§ **Items from a data source**:
BEGIN

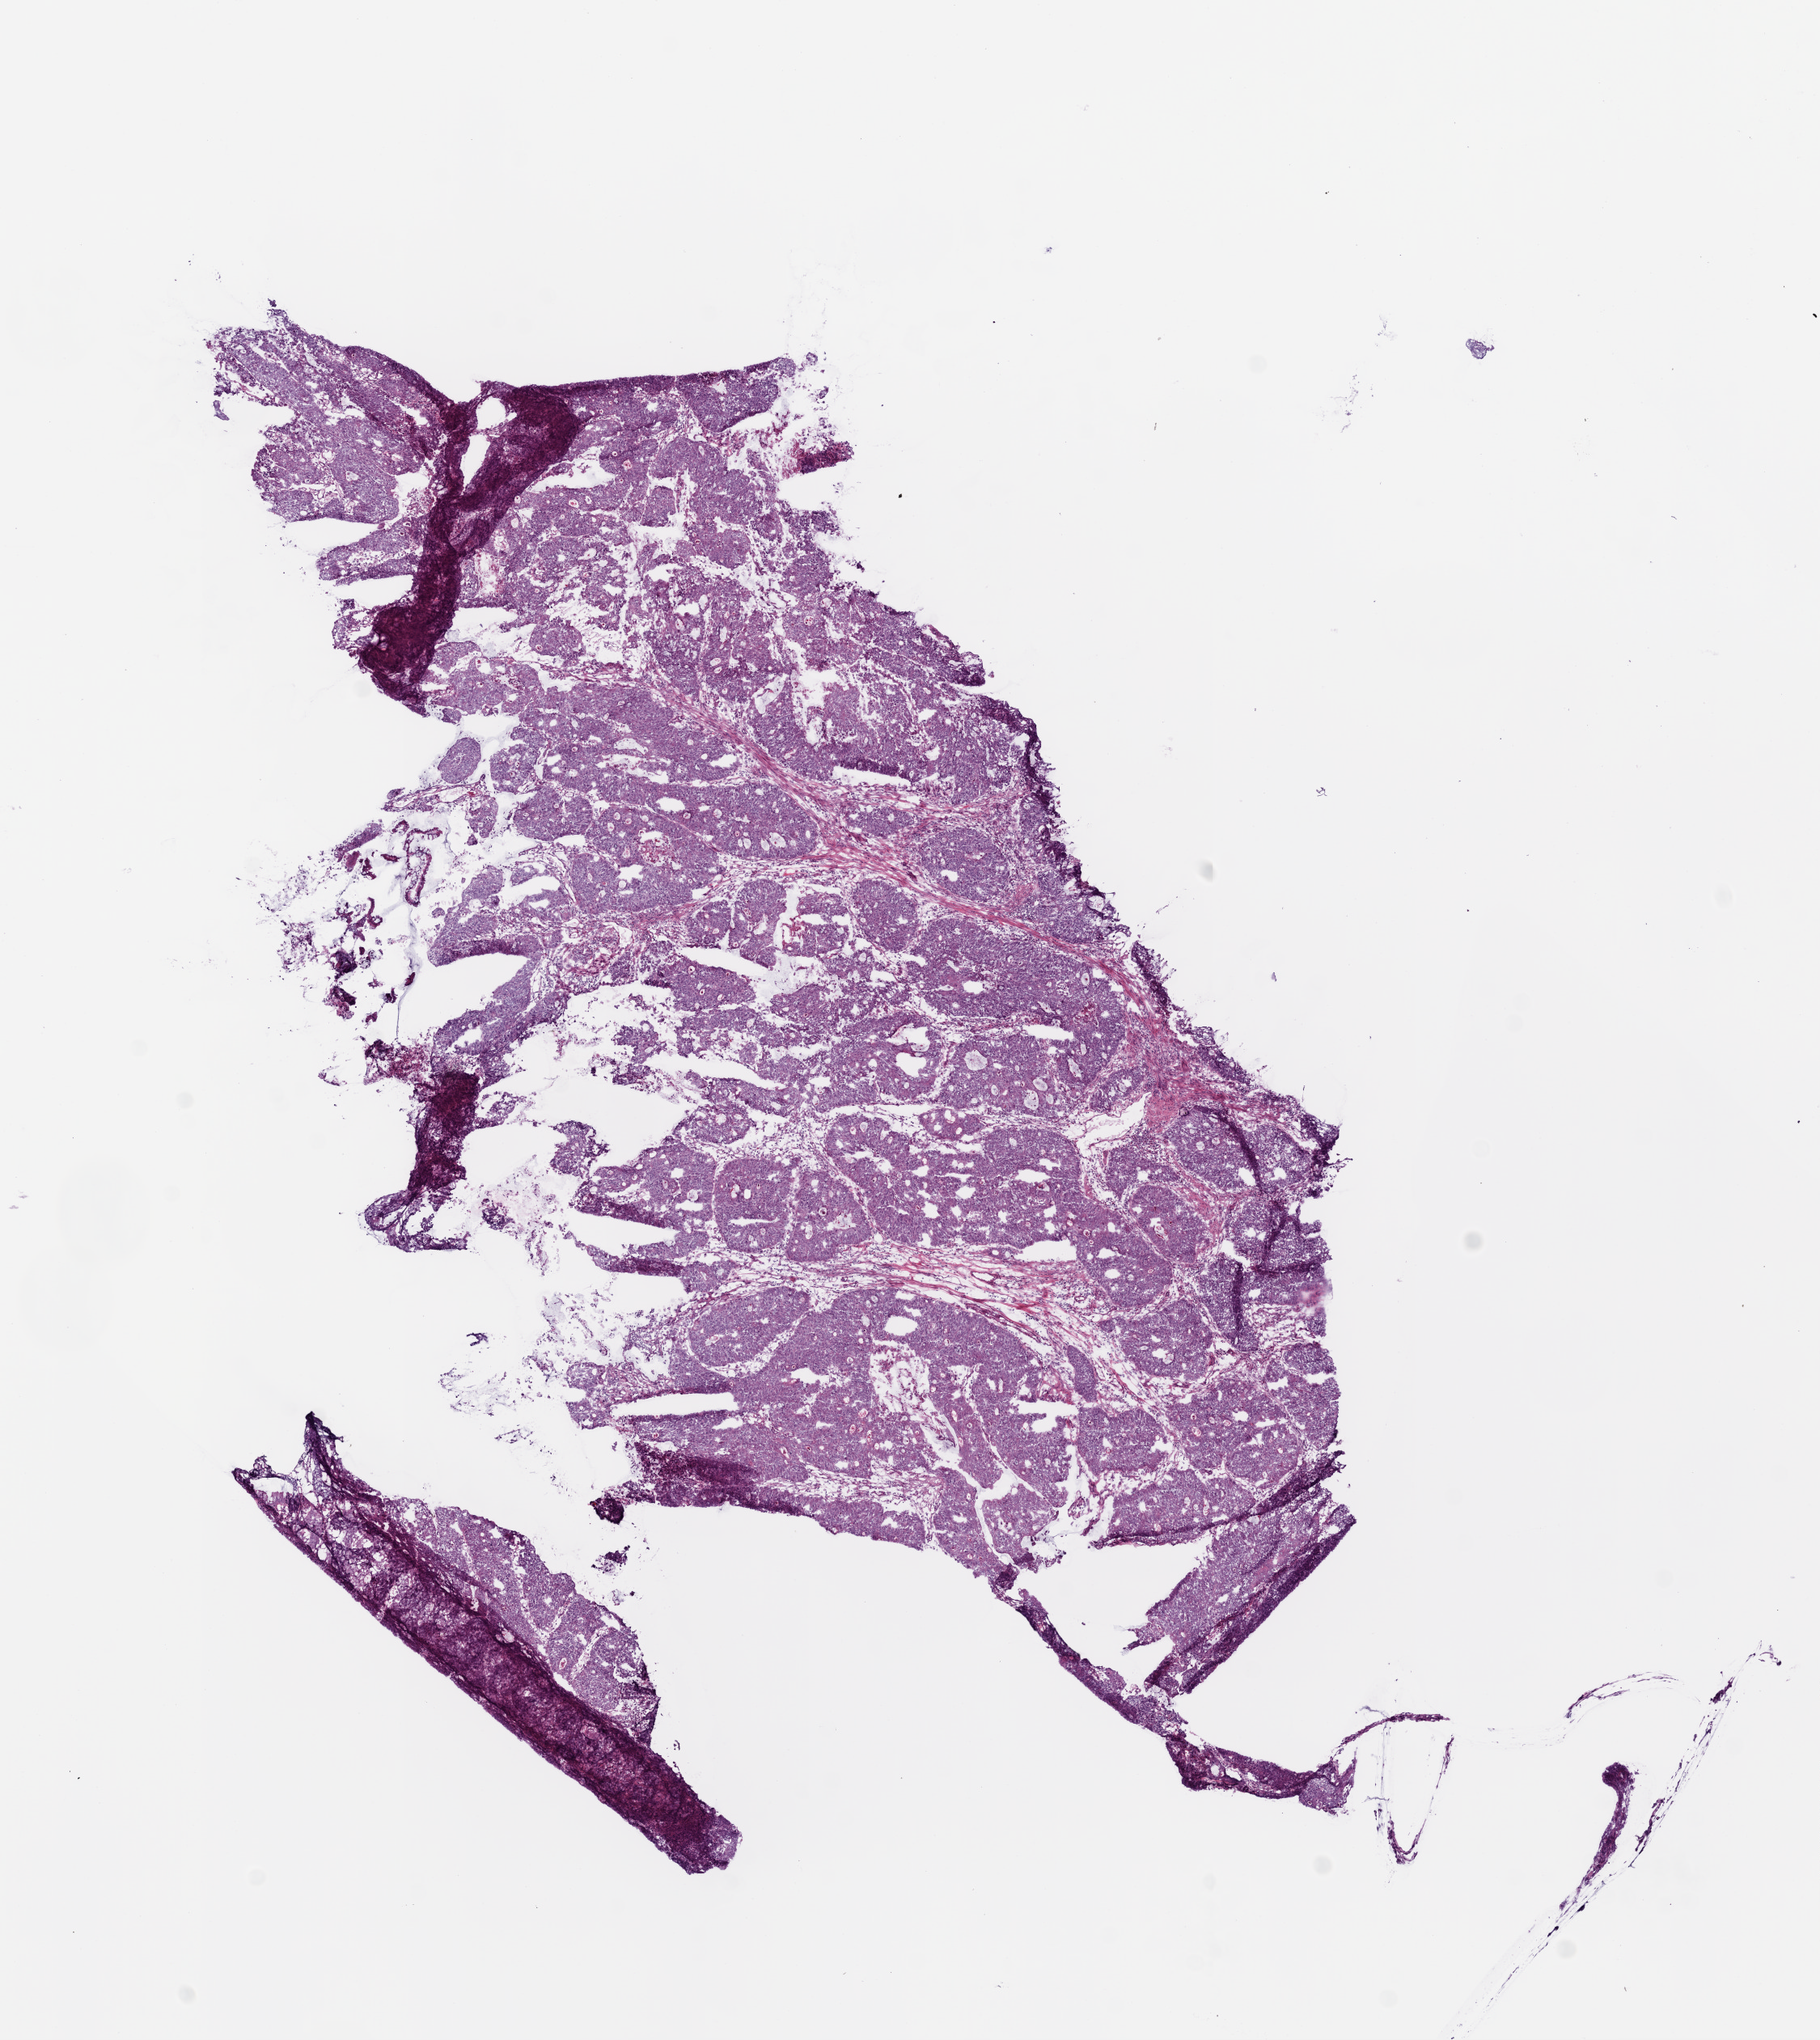
Whole-slide histology image, H&E, low-resolution overview of the scanned area, about 9.0 x 10.1 mm, frozen section from the bottom of the tissue portion, sample: primary tumour, rectum. Female, age 72 years at initial diagnosis. Slide review estimates, as recorded: tumour cells 87%, tumour nuclei 75%, normal cells 0%, stromal cells 5%, necrosis 8%.
Lymph nodes positive (case pathology): 4 of 19 examined. Pathologic diagnosis: Mucinous adenocarcinoma (rectosigmoid junction). AJCC pathologic stage: III (5th edition).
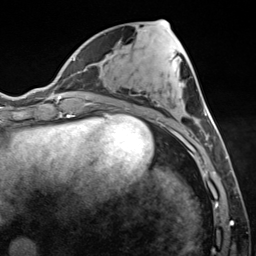
Breast MRI (dynamic contrast-enhanced), one axial slice. Position 56 of 124 along the scan axis. Cropped to one breast. Dynamic contrast-enhanced series, time point 2 of 7 at this slice position (early post-contrast). 3 T. TE 1.8 ms, TR 4.7 ms. 1.3 mm slice thickness. 256 × 256 image matrix, field of view 150 × 150 mm. Female patient.
Structures marked on this image (semi-automatically segmented with operator editing):
- enhancing-tissue mask used for the functional tumour volume (all voxels passing the contrast-enhancement thresholds inside the analysis volume; usually the tumour): box from (x=127, y=108) to (x=220, y=150) px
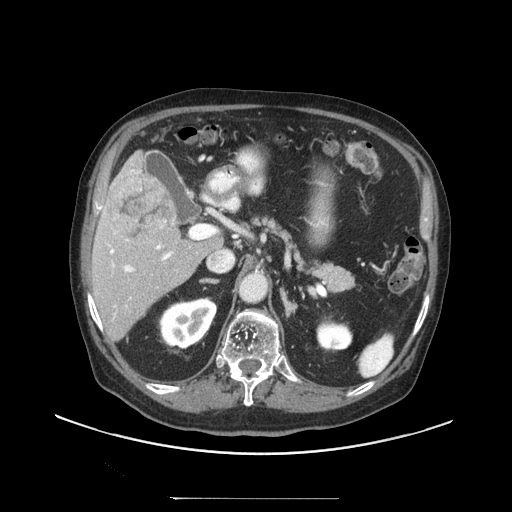
Contrast-enhanced abdominal CT (liver protocol), one axial slice. Position 57 of 97 along the scan axis. 140 kVp. Soft-tissue window (W 400 / L 40 HU). 512 × 512 image matrix, field of view 450 × 450 mm. From the clinical record (not read from this slice): diagnosis: hepatocellular carcinoma (patient treated with transarterial chemoembolisation; whether this scan precedes or follows treatment is not stated here); TNM stage (as recorded): Stage-IIIC; Child-Pugh class: A; tumour differentiation: well differentiated; tumour nodularity: uninodular.
Structures marked on this image (semi-automatically segmented with operator editing):
- liver parenchyma outside the tumour (the mass and vessels are separate outlines, so this box may not span the whole liver): bounding box (x1, y1, x2, y2) in pixels: (90, 150, 208, 340)
- mass: (106, 175, 175, 242)
- portal vein: (110, 169, 173, 272)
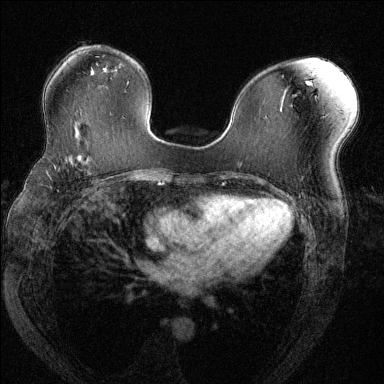
Breast MRI (dynamic contrast-enhanced), one axial slice; position 81 of 144 along the scan axis; dynamic contrast-enhanced series, time point 2 of 6 at this slice position (early post-contrast); 1.5 T; TE 1.7 ms, TR 4.6 ms; 1.2 mm slice thickness; 384 × 384 image matrix, field of view 330 × 330 mm. Female patient.
Structures marked on this image (semi-automatically segmented with operator editing):
- enhancing-tissue mask used for the functional tumour volume (all voxels passing the contrast-enhancement thresholds inside the analysis volume; usually the tumour): bounding box <63,153,87,172> (left, top, right, bottom; pixels)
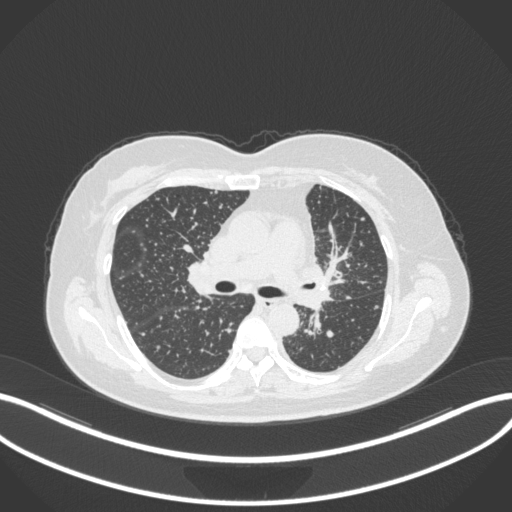
Chest CT, one axial slice; slice 203 of 348 in the series (ordered by position); reconstruction kernel B31f; 120 kVp; lung window (W 1500 / L -600 HU); 512 × 512 image matrix, field of view 400 × 400 mm. Patient: female, 49 years. Case-level facts recorded for this patient, not image findings: clinical TNM (as recorded): T1c N0 M1.
Annotated regions visible in this slice (bounding box drawn by a radiologist):
- lung tumour (recorded histology: adenocarcinoma): box from (x=294, y=253) to (x=337, y=314) px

END

§ **Assignment**: Scan the records above, then copy out each line that mentions "passing".

§ **Result for this exercise**:
- enhancing-tissue mask used for the functional tumour volume (all voxels passing the contrast-enhancement thresholds inside the analysis volume; usually the tumour): box from (x=127, y=108) to (x=220, y=150) px
- enhancing-tissue mask used for the functional tumour volume (all voxels passing the contrast-enhancement thresholds inside the analysis volume; usually the tumour): bounding box <63,153,87,172> (left, top, right, bottom; pixels)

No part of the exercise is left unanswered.